In 1989, Kozlov moved to the USSR People's Control Committee, where he held the positions of inspector, leading inspector of the planning and financial bodies department. After the reorganization of the department in 1991, he was the head of the inspection of the Main Directorate of Budgetary and Financial Control of the USSR Control Chamber. In 1991, at work in the Presidential Administration of Russia, head of the State Audit Department of the Control Directorate, later, and then became the Deputy Head of the Control Directorate of the Presidential Administration of Russia. In 1992 in the Apparatus of the Government of Russia, he became the Head of the Regional Policy Department, the Head of the Department for Cooperation with the Regions of Russia, and the Head of the Department for Cooperation with Subjects of Russia of the Office of the Government of Russia.

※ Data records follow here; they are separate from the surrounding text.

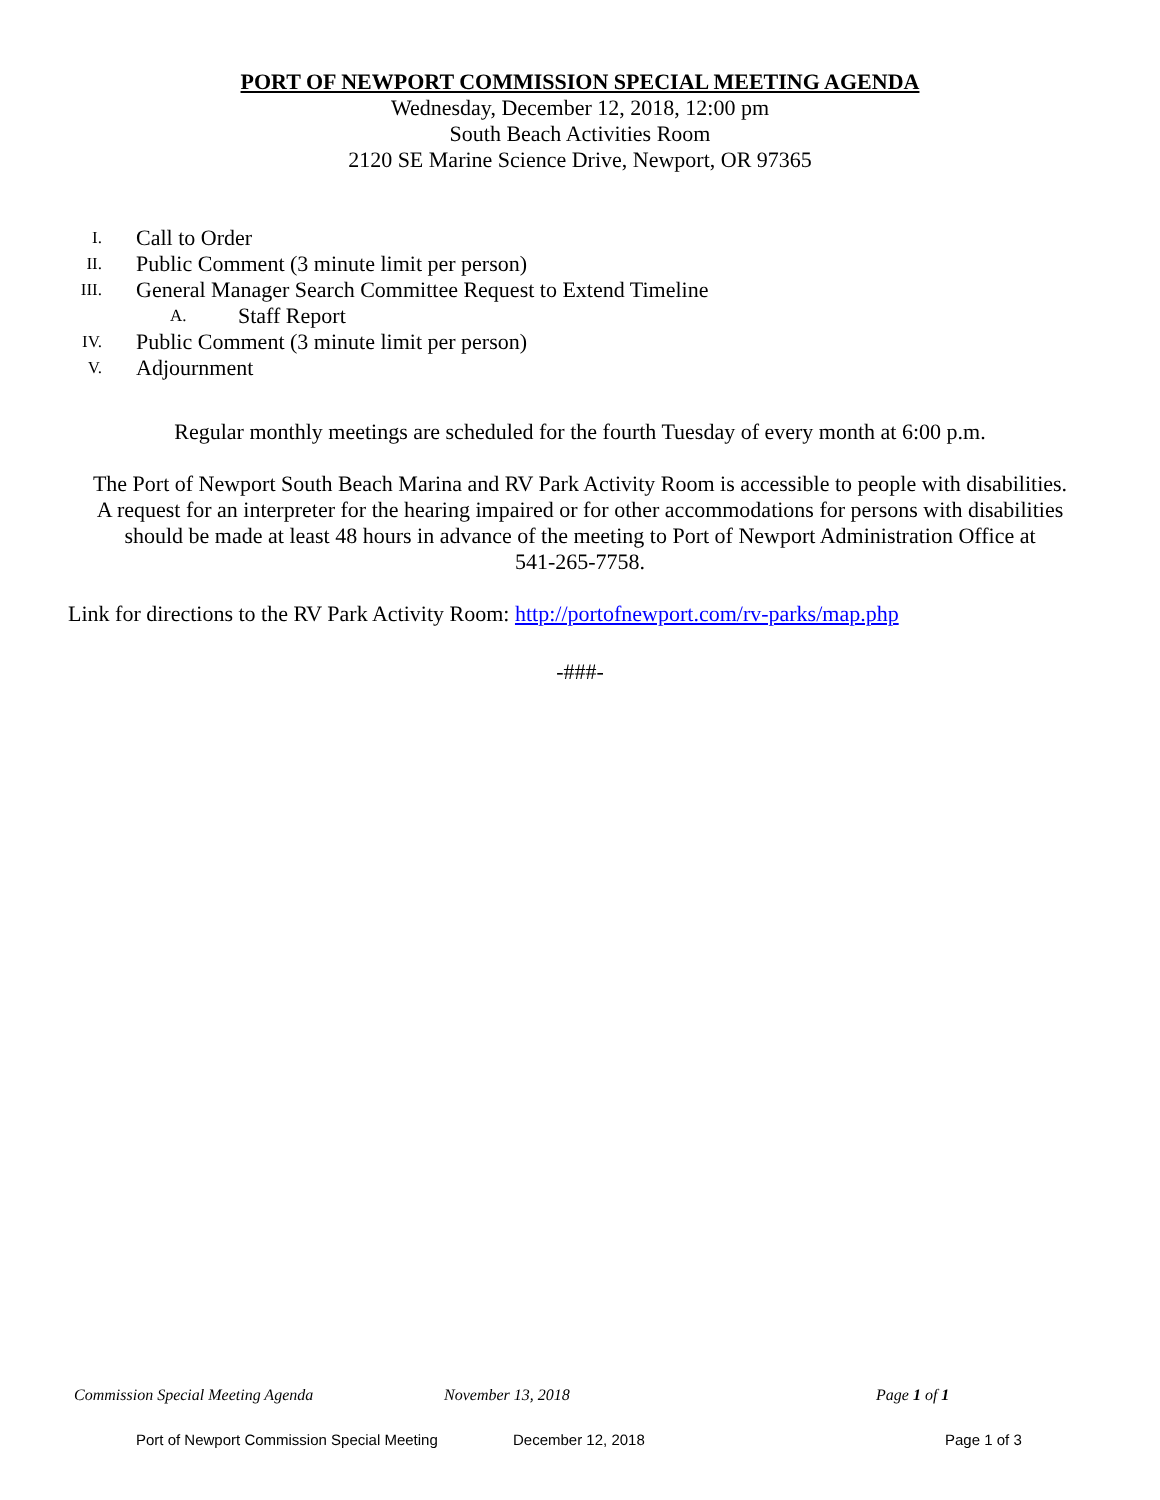PORT OF NEWPORT COMMISSION SPECIAL MEETING AGENDA
Wednesday, December 12, 2018, 12:00 pm
South Beach Activities Room
2120 SE Marine Science Drive, Newport, OR 97365
I. Call to Order
II. Public Comment (3 minute limit per person)
III. General Manager Search Committee Request to Extend Timeline
A. Staff Report
IV. Public Comment (3 minute limit per person)
V. Adjournment
Regular monthly meetings are scheduled for the fourth Tuesday of every month at 6:00 p.m.
The Port of Newport South Beach Marina and RV Park Activity Room is accessible to people with disabilities.
A request for an interpreter for the hearing impaired or for other accommodations for persons with disabilities
should be made at least 48 hours in advance of the meeting to Port of Newport Administration Office at
541-265-7758.
Link for directions to the RV Park Activity Room: http://portofnewport.com/rv-parks/map.php
-###-
Commission Special Meeting Agenda November 13, 2018 Page 1 of 1
Port of Newport Commission Special Meeting December 12, 2018 Page 1 of 3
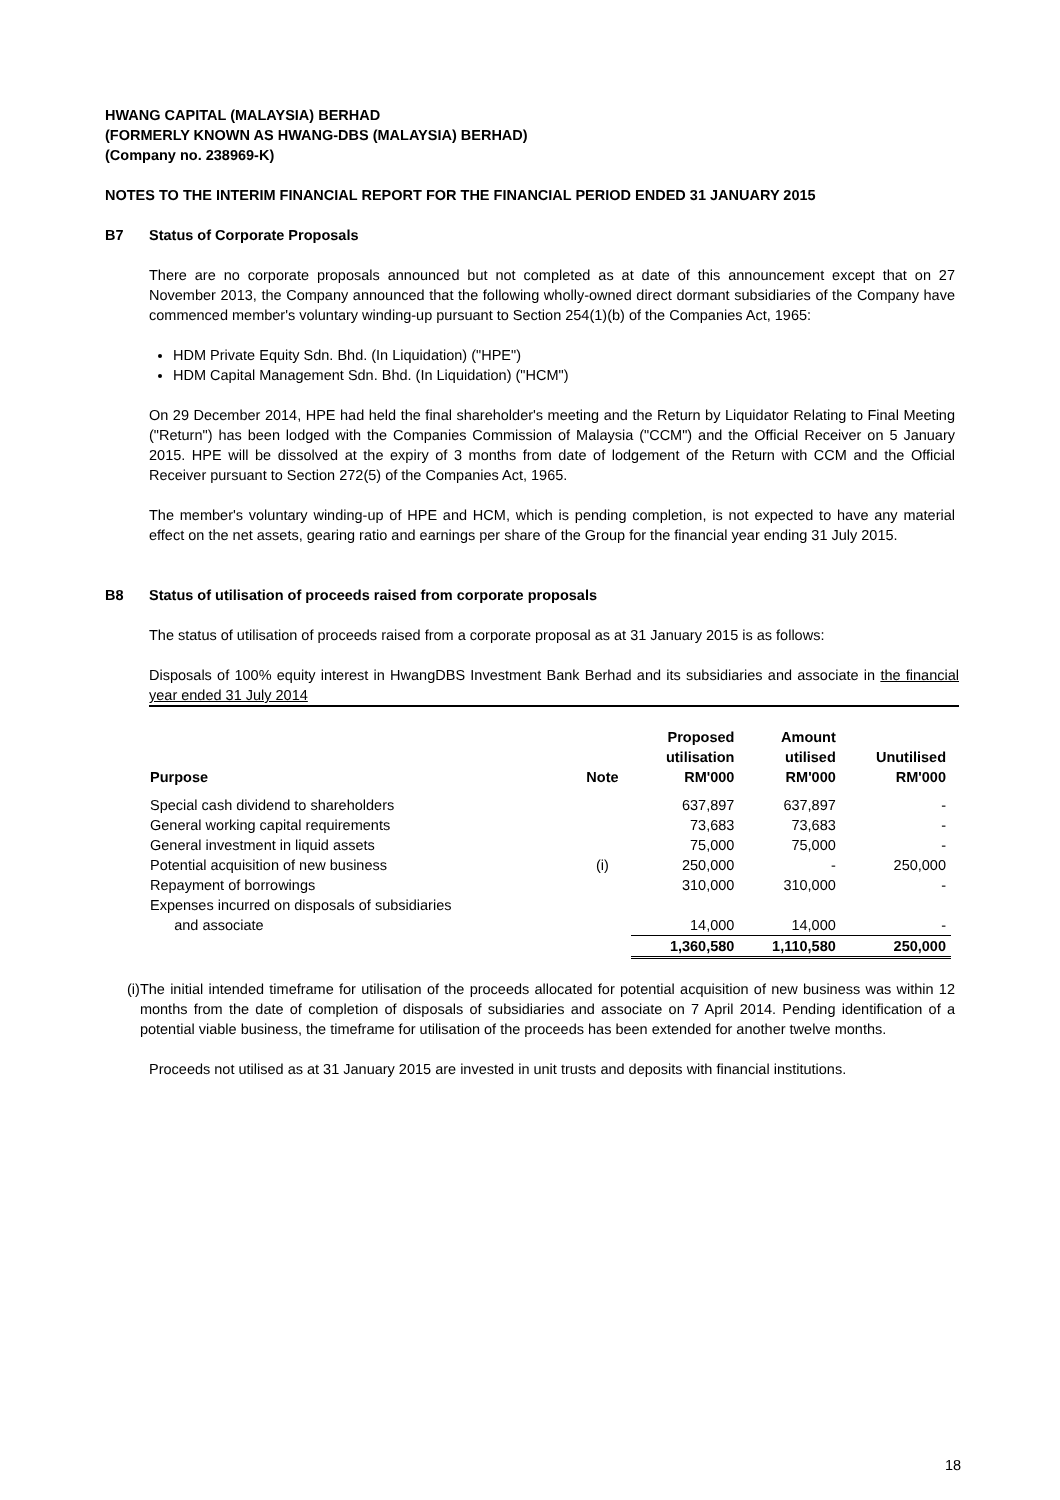HWANG CAPITAL (MALAYSIA) BERHAD
(FORMERLY KNOWN AS HWANG-DBS (MALAYSIA) BERHAD)
(Company no. 238969-K)
NOTES TO THE INTERIM FINANCIAL REPORT FOR THE FINANCIAL PERIOD ENDED 31 JANUARY 2015
B7 Status of Corporate Proposals
There are no corporate proposals announced but not completed as at date of this announcement except that on 27 November 2013, the Company announced that the following wholly-owned direct dormant subsidiaries of the Company have commenced member's voluntary winding-up pursuant to Section 254(1)(b) of the Companies Act, 1965:
HDM Private Equity Sdn. Bhd. (In Liquidation) ("HPE")
HDM Capital Management Sdn. Bhd. (In Liquidation) ("HCM")
On 29 December 2014, HPE had held the final shareholder's meeting and the Return by Liquidator Relating to Final Meeting ("Return") has been lodged with the Companies Commission of Malaysia ("CCM") and the Official Receiver on 5 January 2015. HPE will be dissolved at the expiry of 3 months from date of lodgement of the Return with CCM and the Official Receiver pursuant to Section 272(5) of the Companies Act, 1965.
The member's voluntary winding-up of HPE and HCM, which is pending completion, is not expected to have any material effect on the net assets, gearing ratio and earnings per share of the Group for the financial year ending 31 July 2015.
B8 Status of utilisation of proceeds raised from corporate proposals
The status of utilisation of proceeds raised from a corporate proposal as at 31 January 2015 is as follows:
Disposals of 100% equity interest in HwangDBS Investment Bank Berhad and its subsidiaries and associate in the financial year ended 31 July 2014
| Purpose | Note | Proposed utilisation RM'000 | Amount utilised RM'000 | Unutilised RM'000 |
| --- | --- | --- | --- | --- |
| Special cash dividend to shareholders | | 637,897 | 637,897 | - |
| General working capital requirements | | 73,683 | 73,683 | - |
| General investment in liquid assets | | 75,000 | 75,000 | - |
| Potential acquisition of new business | (i) | 250,000 | - | 250,000 |
| Repayment of borrowings | | 310,000 | 310,000 | - |
| Expenses incurred on disposals of subsidiaries and associate | | 14,000 | 14,000 | - |
| | | 1,360,580 | 1,110,580 | 250,000 |
(i) The initial intended timeframe for utilisation of the proceeds allocated for potential acquisition of new business was within 12 months from the date of completion of disposals of subsidiaries and associate on 7 April 2014. Pending identification of a potential viable business, the timeframe for utilisation of the proceeds has been extended for another twelve months.
Proceeds not utilised as at 31 January 2015 are invested in unit trusts and deposits with financial institutions.
18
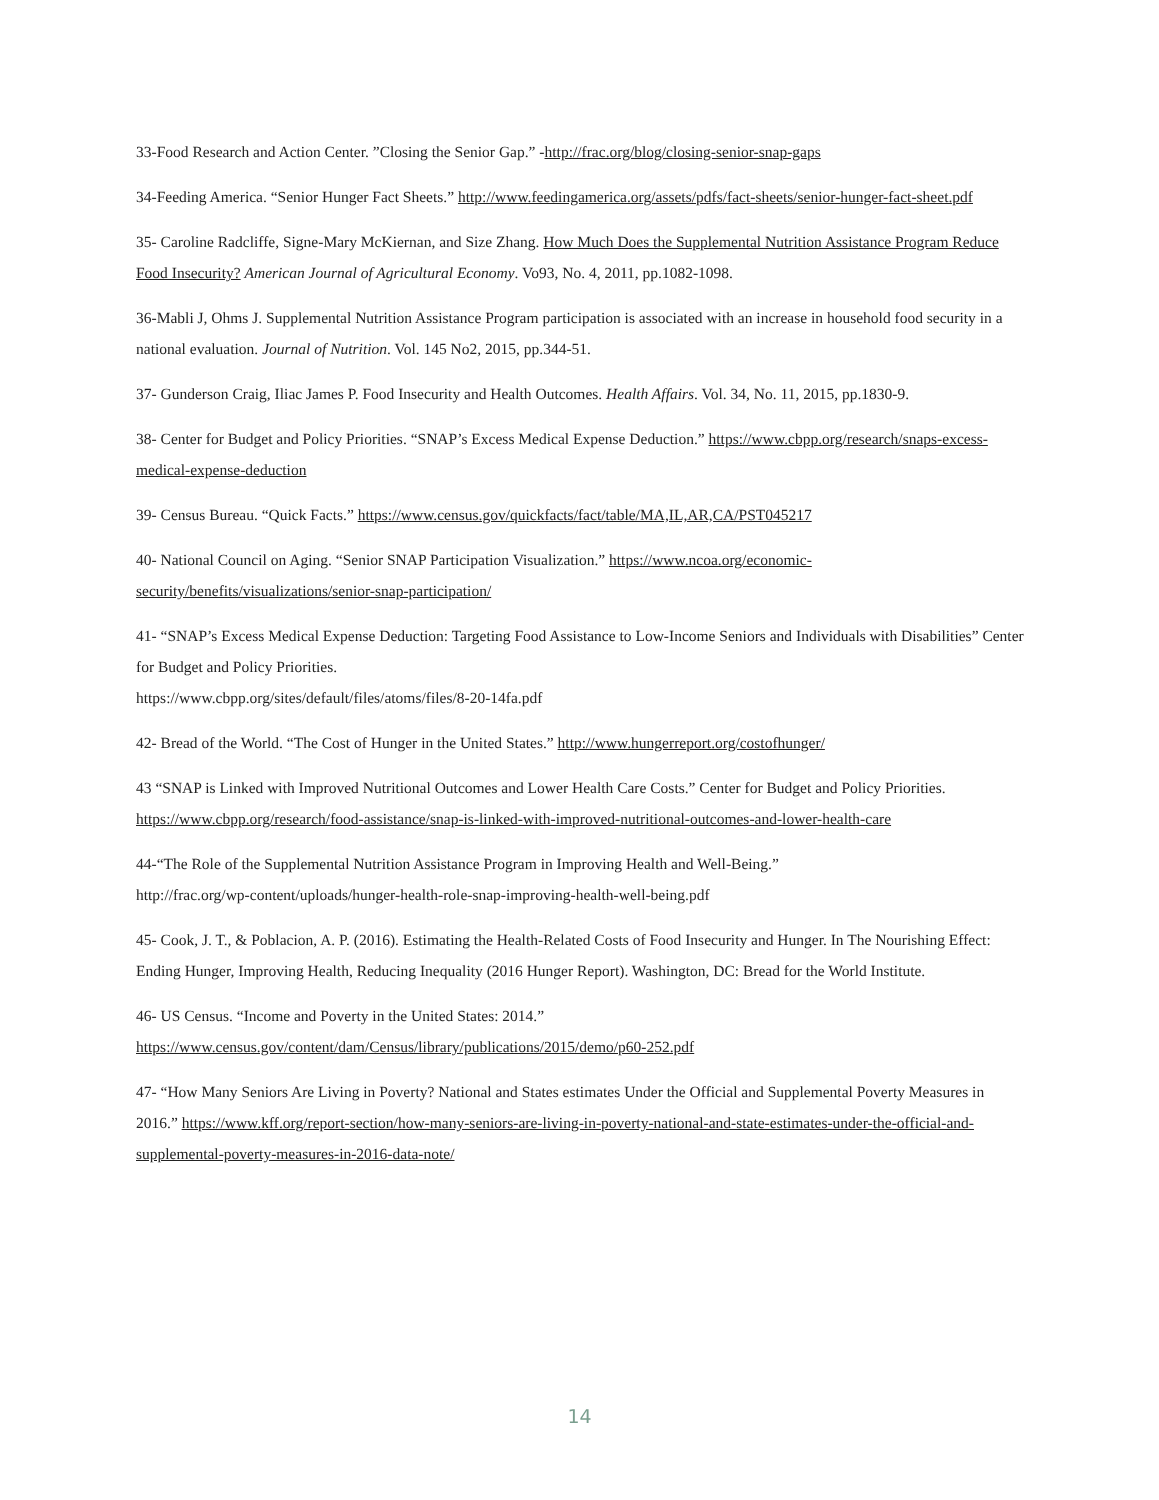33-Food Research and Action Center. ”Closing the Senior Gap.” -http://frac.org/blog/closing-senior-snap-gaps
34-Feeding America. “Senior Hunger Fact Sheets.” http://www.feedingamerica.org/assets/pdfs/fact-sheets/senior-hunger-fact-sheet.pdf
35- Caroline Radcliffe, Signe-Mary McKiernan, and Size Zhang. How Much Does the Supplemental Nutrition Assistance Program Reduce Food Insecurity? American Journal of Agricultural Economy. Vo93, No. 4, 2011, pp.1082-1098.
36-Mabli J, Ohms J. Supplemental Nutrition Assistance Program participation is associated with an increase in household food security in a national evaluation. Journal of Nutrition. Vol. 145 No2, 2015, pp.344-51.
37- Gunderson Craig, Iliac James P. Food Insecurity and Health Outcomes. Health Affairs. Vol. 34, No. 11, 2015, pp.1830-9.
38- Center for Budget and Policy Priorities. “SNAP’s Excess Medical Expense Deduction.” https://www.cbpp.org/research/snaps-excess-medical-expense-deduction
39- Census Bureau. “Quick Facts.” https://www.census.gov/quickfacts/fact/table/MA,IL,AR,CA/PST045217
40- National Council on Aging. “Senior SNAP Participation Visualization.” https://www.ncoa.org/economic-security/benefits/visualizations/senior-snap-participation/
41- “SNAP’s Excess Medical Expense Deduction: Targeting Food Assistance to Low-Income Seniors and Individuals with Disabilities” Center for Budget and Policy Priorities.
https://www.cbpp.org/sites/default/files/atoms/files/8-20-14fa.pdf
42- Bread of the World. “The Cost of Hunger in the United States.” http://www.hungerreport.org/costofhunger/
43 “SNAP is Linked with Improved Nutritional Outcomes and Lower Health Care Costs.” Center for Budget and Policy Priorities. https://www.cbpp.org/research/food-assistance/snap-is-linked-with-improved-nutritional-outcomes-and-lower-health-care
44-“The Role of the Supplemental Nutrition Assistance Program in Improving Health and Well-Being.”
http://frac.org/wp-content/uploads/hunger-health-role-snap-improving-health-well-being.pdf
45- Cook, J. T., & Poblacion, A. P. (2016). Estimating the Health-Related Costs of Food Insecurity and Hunger. In The Nourishing Effect: Ending Hunger, Improving Health, Reducing Inequality (2016 Hunger Report). Washington, DC: Bread for the World Institute.
46- US Census. “Income and Poverty in the United States: 2014.”
https://www.census.gov/content/dam/Census/library/publications/2015/demo/p60-252.pdf
47- “How Many Seniors Are Living in Poverty? National and States estimates Under the Official and Supplemental Poverty Measures in 2016.” https://www.kff.org/report-section/how-many-seniors-are-living-in-poverty-national-and-state-estimates-under-the-official-and-supplemental-poverty-measures-in-2016-data-note/
14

From 1996 to 1998, Kozlov was the Deputy Chief of Staff of the Government of Russia as the Head of the Department for Interaction with Subjects of Russia and Relations with the Federation Council of the Staff of the Government of Russia. From 1998 to 1999 he was the Vice President and the Head of the Business Support Unit of OJSC TNK. From 1999 to 2004, he was the Deputy Chief of Staff of the Government of Russia. From April 2004 to 16 February 2009, Kozlov was the Deputy Minister of Agriculture.

Since 16 February 2009, Kozlov was the acting governor of Oryol Oblast. He officially took office on 27 February. According to the efficiency rating compiled by the Izvestia newspaper, he was 74th out of 81 governors. From 4 January to 28 July 2012, he was a member of the Presidium of the State Council of Russia. On 26 February 2014, he was dismissed as the Governor by the decree of President Vladimir Putin.

Aleksandr Petrovich Kozlov died at the age of 71 in Moscow on 6 February 2021 after a long illness.

==Family==
Kozlov was married and had two sons.